WordPress drama

As a WordPress user for two-decades, I have followed the latest drama in the WordPress world with some attention.

WordPress founder Matt Mullenweg has been lashing out against WP Engine, a competitor to his own company Automattic. Both engage in large-scale hosting of small websites, based on modified versions of the open-source WordPress software.

The whole debacle has revealed what a sordid mess the governance of the WordPress project is.

What is WordPress?

WordPress is several things at once, but they’re all centred on the person of Matt Mullenweg.

WordPress is contemporaneously:

  1. a piece of open-source software, which you can download and install on your own server;
  2. a commercial offering by Automattic, Mullenweg’s company;
  3. a brand, a registered trademark, owned by Mullenweg personally;
  4. the infrastructure around the open-source software, with forums, plugin- and theme-registries, documentation and what not.

There is a WordPress foundation, formally in charge of the development of the software (1) and the running of the related infrastructure (4), but that foundation seems to be entirely in the hands of Mullenweg. It also appears to be largely unfunded, so the expense of the infrastructure (4) probably falls on Automattic (2), a private company.

Joining up these dots, it appears that WordPress is Matt Mullenweg.

Consequently, a fork of WordPress — the traditional way of solving this kind of governance issues — can only copy the software (1), not the other three, which will remain with Mullenweg.

It’s usually about money

I’ve been involved in various businesses in my time, all of them much smaller and less significant than Automattic or WP Engine.

One thing I have observed is, however, that when business people lash out in seemingly unreasonable ways, it is almost always because their companies, and sometimes also themselves, are in very dire financial straits, and they don’t know how to handle it.

The almost erratic way Mullenweg has attacked WP Engine, even to the point of having us declare that we have no relationship with them just to log in on wordpress.org, fits this pattern.

Mullenweg has levied the brand (3) and the wordpress.org infrastructure (4) against WP Engine, but my suspicion (and it is no more) is that the problem is the economy of Automattic (2).

Governance

It is not unusual that founders of open-source projects have a particular role in their management, and that they own the brand or trademark.

Likewise, it is also common for founders of open-source projects to have associated commercial offerings related to the software. Often this takes the form of consultancies or the sale of bespoke services.

There’s usually a foundation where the open-source activities are collected.

However, the way the WordPress brand is used, seemingly without distinction, by both commercial and non-commercial activities, all related closely to the person Matt Mullenweg, is not normal.

The cost of infrastructure

Running all the servers and services around the open-source project of WordPress has a cost, and that cost is no doubt substantial.

It appears that that cost is sustained entirely, or almost entirely, by Automattic, while it should have been covered by the WordPress foundation.

Rumours are that the foundation has no money, and that donations to the foundation amounted to little more than twenty thousand dollars last year.

Now, the foundation cannot — and should not — charge for the software itself. It is open-source, and we can all take our ZIP-file or tarball and walk off with it.

Where the foundation could get some income is exactly from the related services surrounding the open-source software, and in particular the registries of plugins and themes.

It might be as simple as requiring all hosting providers with over a thousand sites to contribute $2/site/year for the upkeep of the infrastructure.

If WP Engine hosts 200,000 sites, that $400,000/year, which they can no doubt afford. Likewise, Automattic would have to pay too, and every other major WordPress hosting provider.
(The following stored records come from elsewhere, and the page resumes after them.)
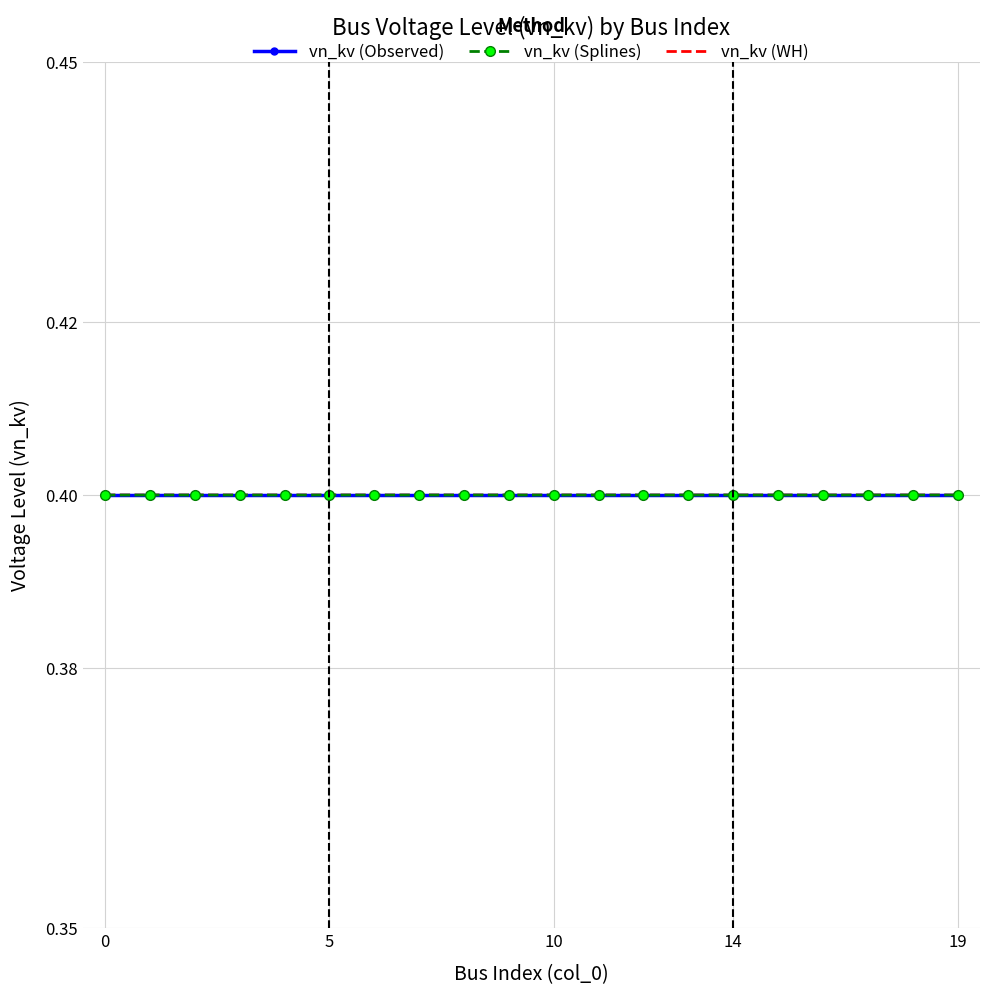

Which series has the widest spread of values?

vn_kv (Splines)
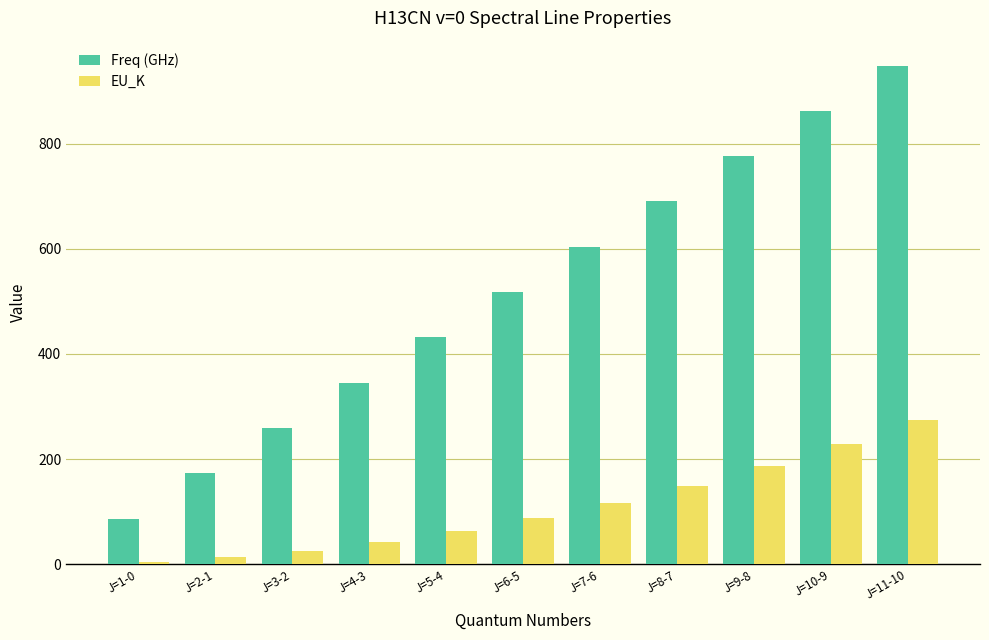

Are the bars horizontal?

No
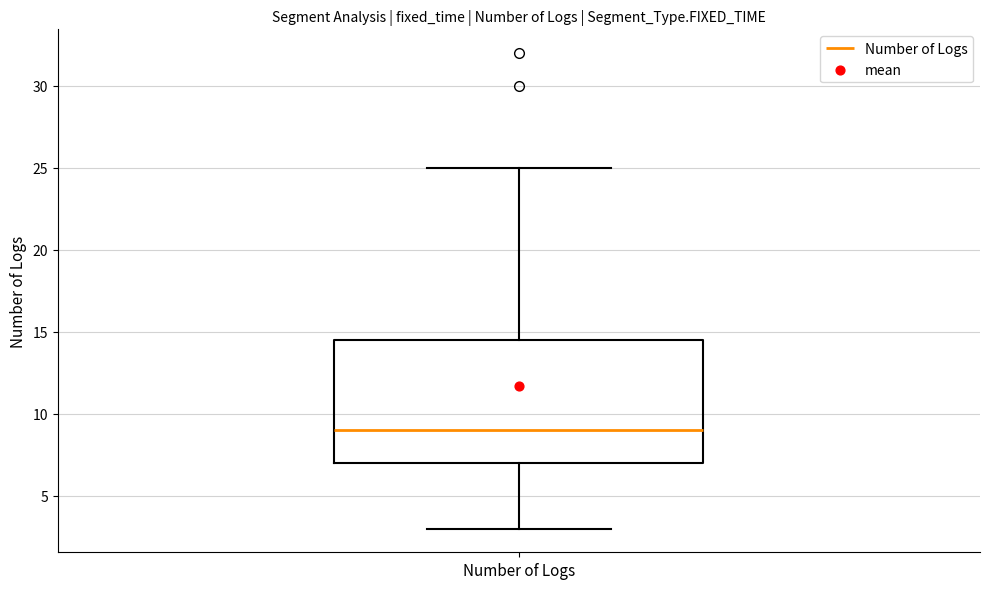

Transcribe this box plot: give where the median line is, the range the box spans, and where the two whiskers end, as read against the y-axis. The values are not printed on the chart, so give them approximately, as read against the axis.

median 9.0, box 7.0 to 14.5, whiskers 3.0 to 25.0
It would easily contribute a couple of millions annually to the running of the foundation and maybe even for hiring some people.

The counterpart, besides access to the infrastructure, could be permission to use the brand WordPress in their marketing.

Why hasn’t Mullenweg taken a road like that?

My suspicion is that the cost of the infrastructure is just a minute bit of his overall economic woes (which are entirely my conjecture).

Add to that, that he seemingly fails to perceive any distinction between himself, Automattic or WordPress, which leads him to use the resources of the ‘community’ as a weapon against the competition to his company.

The WordPress foundation must get a life of its own, separate from the person of Matt Mullenweg, if it is to survive long-term.